Of the many threads to the debate between canoeists and anglers, one of the most common is the suggestion that anglers pay, while canoeists do not. “Why should canoeing be allowed on rivers when you won’t pay your way?” After all, anglers pay for a rod licence from the Environment Agency, and many (but by no means all) stretches of river have their angling rights bought or rented by fishing clubs – with the most choice locations fetching £1000s a year. So at first it seems like a reasonable question to ask.
But let’s have a look at the charge in more detail.
We pay a licence – why don’t you?
Let’s start with the Rod Licence – as it’s the only directly comparable aspect of what ‘canoeists pay’ vs what ‘anglers pay’. It is a legal requirement for all anglers to hold a rod licence to be able to fish – and an adult annual licence starts at £27 (a salmon licence however is a lot more at £72). So, if an angler was to stick to spots across the country where fishing is free (such as on Trent Embankment in Nottingham), £27 would be all they need to pay. Not many anglers realise that canoeists also pay a licence on the managed waterway network (canals and canalised rivers). The fees vary from one navigation authority to another, but as examples an annual licence for all the Canal & River Trust’s waterways costs £45, while it’s £35 for a Thames-only licence from the Environment Agency. Canoeists can get access to almost all managed waterways as British Canoeing members, which costs £45 a year. So, in terms of the actual licence, it is actually cheaper, and potentially covering a lot more of the country, to hold an angling licence than it is a canoeing licence.
Of course on many rivers there is no Navigation Authority and so no licence requirement for canoeists (although usually highly diputed Rights of Navigation). However, on these rivers the canoeist also gets nothing back (the River Wye being the notable exception to this rule, but for specific reasons). No put-in points or portages are provided. The river is not maintained for use (with blockages such as trees removed for example). Compare this with the money the Environment Agency reinvests into angling through the provision of it’s fishery services and it’s clear anglers are getting very specific benefits for their licence fees.
So, at its basic level:
- Cost of canoeing per year, where a licence is required, nationally – £45
- Cost of fishing per year, where a licence is required, nationally – £27
Ah – but many anglers pay large sums of money in club fees to access some waterways – canoeists don’t give the landowner anything!

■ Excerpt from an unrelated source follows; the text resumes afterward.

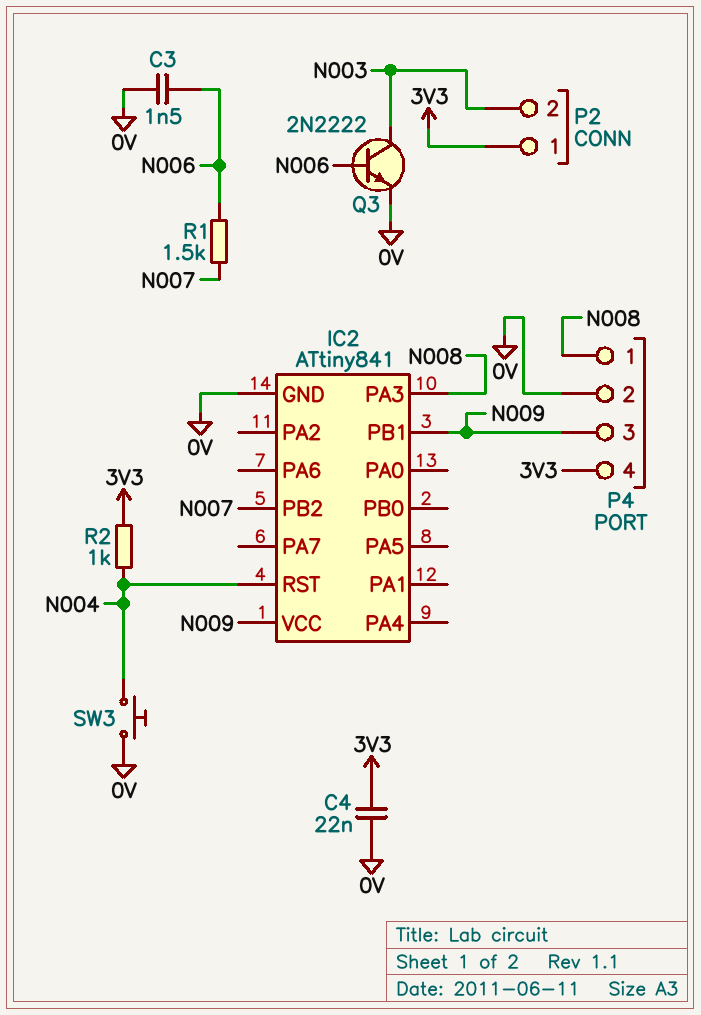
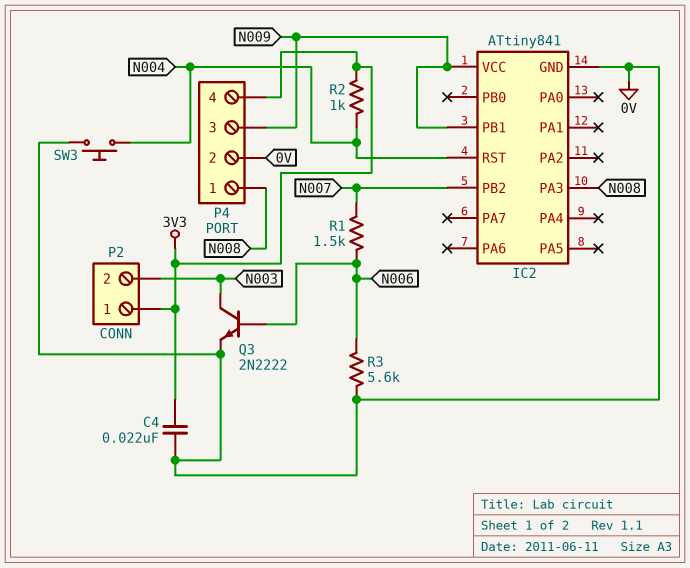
C3: 1.5nF (0V, N006) -> none
R3: none -> 5.6k (0V, N006)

Well, maybe, in many cases. However, club fees are dictated by the level of prestige for certain angling locations or clubs. And the actually can be very cheap – for example the Waterways Explorer scheme from Canal & River Trust only costs £20 a year, but gives access to a large network of angling locations across England. Added to the licence fee this still only comes to £47 a year – only £2 more than canoeists pay.
But what services are canoeists actually requiring from landowners for this? Nothing, essentially. They simply float on past. Anglers and their clubs pay anything from relatively small sums for some stretches of river up to eye-watering sums for others. However, in return for this the anglers are getting a variety of services that canoeists simply don’t get, need or want. This includes:
- The right to drive onto, park, and occupy on private land to fish;
- The ability to install angling pegs – platforms, steps and other infrastructure on private land;
- Potentially installing new paths and drives to access remote pegs;
- The exclusive right to fish on specific stretches of river/lakes.
Where canoeists do need to use land, for example at the points where they park and launch, they do also usually pay. This can be in the form of car parking fees, or launching fees for put-in points on private land. But comparing an activity which progresses down the river with one that operates at fixed points along it is not a fair comparison. Its akin to shooting participants challenging walkers for not paying to access Public Footpaths (yes, I know!).
This isn’t to accept that angling clubs and their members do a great amount to help look after their landlord’s land – and also contribute a great deal to maintaining the river environment too. However, it does show that drawing comparisons between the two sports is at best flawed, and in some cases sees canoeists actually paying more than anglers.